-- Given records follows --

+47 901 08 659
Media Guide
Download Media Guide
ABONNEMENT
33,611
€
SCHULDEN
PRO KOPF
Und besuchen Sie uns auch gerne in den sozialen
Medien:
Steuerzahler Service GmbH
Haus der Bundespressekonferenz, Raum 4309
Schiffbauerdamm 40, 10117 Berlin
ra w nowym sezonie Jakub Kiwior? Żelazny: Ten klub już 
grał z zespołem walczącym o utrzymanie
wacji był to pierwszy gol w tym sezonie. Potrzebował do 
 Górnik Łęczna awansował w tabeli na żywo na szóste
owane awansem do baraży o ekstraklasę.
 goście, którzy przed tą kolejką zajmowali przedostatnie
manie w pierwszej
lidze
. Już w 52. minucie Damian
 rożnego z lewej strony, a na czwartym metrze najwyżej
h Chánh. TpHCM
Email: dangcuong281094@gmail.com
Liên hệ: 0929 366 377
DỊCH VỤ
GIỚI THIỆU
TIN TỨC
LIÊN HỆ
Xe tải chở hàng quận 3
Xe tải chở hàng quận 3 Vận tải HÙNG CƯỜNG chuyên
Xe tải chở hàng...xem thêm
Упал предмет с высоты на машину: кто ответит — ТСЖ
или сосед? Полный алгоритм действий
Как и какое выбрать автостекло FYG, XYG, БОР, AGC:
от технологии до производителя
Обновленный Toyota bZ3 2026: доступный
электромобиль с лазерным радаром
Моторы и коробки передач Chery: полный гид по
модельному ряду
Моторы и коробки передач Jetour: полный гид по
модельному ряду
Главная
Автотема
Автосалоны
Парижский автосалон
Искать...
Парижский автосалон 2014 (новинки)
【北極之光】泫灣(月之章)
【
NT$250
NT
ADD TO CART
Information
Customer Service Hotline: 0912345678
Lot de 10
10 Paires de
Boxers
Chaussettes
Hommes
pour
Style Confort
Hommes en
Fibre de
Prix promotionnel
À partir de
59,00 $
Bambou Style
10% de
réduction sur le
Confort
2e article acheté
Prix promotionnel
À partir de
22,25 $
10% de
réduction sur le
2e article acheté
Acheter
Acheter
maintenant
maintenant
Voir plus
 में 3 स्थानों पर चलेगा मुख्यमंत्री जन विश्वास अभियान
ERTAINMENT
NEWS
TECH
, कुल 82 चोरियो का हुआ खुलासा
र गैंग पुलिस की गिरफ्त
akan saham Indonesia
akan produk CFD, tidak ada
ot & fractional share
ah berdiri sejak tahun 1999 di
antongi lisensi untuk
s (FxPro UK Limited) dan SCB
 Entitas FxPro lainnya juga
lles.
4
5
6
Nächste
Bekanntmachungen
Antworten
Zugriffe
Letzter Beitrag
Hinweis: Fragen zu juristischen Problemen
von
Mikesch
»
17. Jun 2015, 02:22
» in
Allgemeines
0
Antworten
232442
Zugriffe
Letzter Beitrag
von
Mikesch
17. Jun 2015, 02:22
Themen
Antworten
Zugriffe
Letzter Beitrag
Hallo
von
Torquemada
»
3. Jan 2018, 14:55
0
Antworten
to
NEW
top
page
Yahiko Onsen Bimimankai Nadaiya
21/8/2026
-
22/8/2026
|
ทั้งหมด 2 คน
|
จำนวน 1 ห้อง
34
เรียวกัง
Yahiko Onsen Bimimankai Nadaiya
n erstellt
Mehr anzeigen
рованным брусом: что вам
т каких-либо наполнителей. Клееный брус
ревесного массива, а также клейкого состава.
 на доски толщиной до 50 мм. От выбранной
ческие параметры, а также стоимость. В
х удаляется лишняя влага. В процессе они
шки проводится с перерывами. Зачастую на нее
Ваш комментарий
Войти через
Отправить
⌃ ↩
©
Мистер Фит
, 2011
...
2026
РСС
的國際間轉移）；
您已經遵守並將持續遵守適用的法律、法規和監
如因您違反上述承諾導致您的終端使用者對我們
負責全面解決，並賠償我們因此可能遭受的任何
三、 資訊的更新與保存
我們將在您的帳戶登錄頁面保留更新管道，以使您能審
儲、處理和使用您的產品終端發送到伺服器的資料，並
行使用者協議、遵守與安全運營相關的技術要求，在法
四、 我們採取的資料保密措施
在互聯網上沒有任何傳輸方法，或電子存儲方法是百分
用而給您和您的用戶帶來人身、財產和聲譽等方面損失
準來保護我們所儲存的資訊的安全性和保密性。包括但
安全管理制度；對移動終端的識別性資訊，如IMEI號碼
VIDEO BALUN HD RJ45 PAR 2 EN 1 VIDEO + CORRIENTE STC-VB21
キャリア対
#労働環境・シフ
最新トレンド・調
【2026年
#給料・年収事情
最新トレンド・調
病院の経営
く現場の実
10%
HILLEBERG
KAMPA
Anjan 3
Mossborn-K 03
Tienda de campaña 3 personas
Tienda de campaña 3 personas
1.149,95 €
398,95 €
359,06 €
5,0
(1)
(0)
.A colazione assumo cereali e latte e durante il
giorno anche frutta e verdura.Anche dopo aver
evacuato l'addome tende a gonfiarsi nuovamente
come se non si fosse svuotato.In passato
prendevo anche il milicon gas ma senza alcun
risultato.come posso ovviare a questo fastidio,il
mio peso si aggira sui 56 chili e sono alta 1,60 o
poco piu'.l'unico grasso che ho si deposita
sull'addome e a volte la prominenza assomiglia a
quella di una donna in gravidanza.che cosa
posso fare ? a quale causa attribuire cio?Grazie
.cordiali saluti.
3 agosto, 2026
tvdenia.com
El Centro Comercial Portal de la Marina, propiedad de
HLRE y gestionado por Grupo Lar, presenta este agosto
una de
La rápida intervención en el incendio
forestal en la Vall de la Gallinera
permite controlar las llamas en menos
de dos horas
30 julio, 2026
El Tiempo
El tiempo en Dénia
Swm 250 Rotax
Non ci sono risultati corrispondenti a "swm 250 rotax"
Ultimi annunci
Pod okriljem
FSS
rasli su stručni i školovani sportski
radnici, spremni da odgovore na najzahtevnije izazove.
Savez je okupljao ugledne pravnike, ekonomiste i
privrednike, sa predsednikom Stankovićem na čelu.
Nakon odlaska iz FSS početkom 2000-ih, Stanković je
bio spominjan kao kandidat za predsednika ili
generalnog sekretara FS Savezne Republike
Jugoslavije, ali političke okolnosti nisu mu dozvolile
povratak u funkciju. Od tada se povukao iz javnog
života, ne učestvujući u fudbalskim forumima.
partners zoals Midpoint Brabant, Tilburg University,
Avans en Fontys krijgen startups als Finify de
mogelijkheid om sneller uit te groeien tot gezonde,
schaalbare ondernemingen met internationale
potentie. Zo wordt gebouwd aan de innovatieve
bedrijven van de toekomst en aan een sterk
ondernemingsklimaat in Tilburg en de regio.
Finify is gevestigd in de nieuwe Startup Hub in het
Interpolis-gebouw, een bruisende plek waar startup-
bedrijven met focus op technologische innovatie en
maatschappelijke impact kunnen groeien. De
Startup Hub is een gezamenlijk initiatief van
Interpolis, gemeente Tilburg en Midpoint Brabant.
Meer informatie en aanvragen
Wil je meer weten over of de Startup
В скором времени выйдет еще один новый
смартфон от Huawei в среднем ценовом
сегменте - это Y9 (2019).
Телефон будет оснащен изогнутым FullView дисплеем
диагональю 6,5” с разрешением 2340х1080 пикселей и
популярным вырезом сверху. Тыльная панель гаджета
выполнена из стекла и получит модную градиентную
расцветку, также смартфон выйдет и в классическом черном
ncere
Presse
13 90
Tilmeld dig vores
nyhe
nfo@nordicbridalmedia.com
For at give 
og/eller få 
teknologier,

-- Given records concluded --

## Task statement
Lay out the lines of the listing as a Markdown table with the columns Row and Line. Start at the top of the listing, end with the line containing "Górnik Łęczna awansował", and skip any blank lines.

## The answer
| Row | Line |
|---|---|
| 1 | +47 901 08 659 |
| 2 | Media Guide |
| 3 | Download Media Guide |
| 4 | ABONNEMENT |
| 5 | 33,611 |
| 6 | € |
| 7 | SCHULDEN |
| 8 | PRO KOPF |
| 9 | Und besuchen Sie uns auch gerne in den sozialen |
| 10 | Medien: |
| 11 | Steuerzahler Service GmbH |
| 12 | Haus der Bundespressekonferenz, Raum 4309 |
| 13 | Schiffbauerdamm 40, 10117 Berlin |
| 14 | ra w nowym sezonie Jakub Kiwior? Żelazny: Ten klub już  |
| 15 | grał z zespołem walczącym o utrzymanie |
| 16 | wacji był to pierwszy gol w tym sezonie. Potrzebował do  |
| 17 |  Górnik Łęczna awansował w tabeli na żywo na szóste |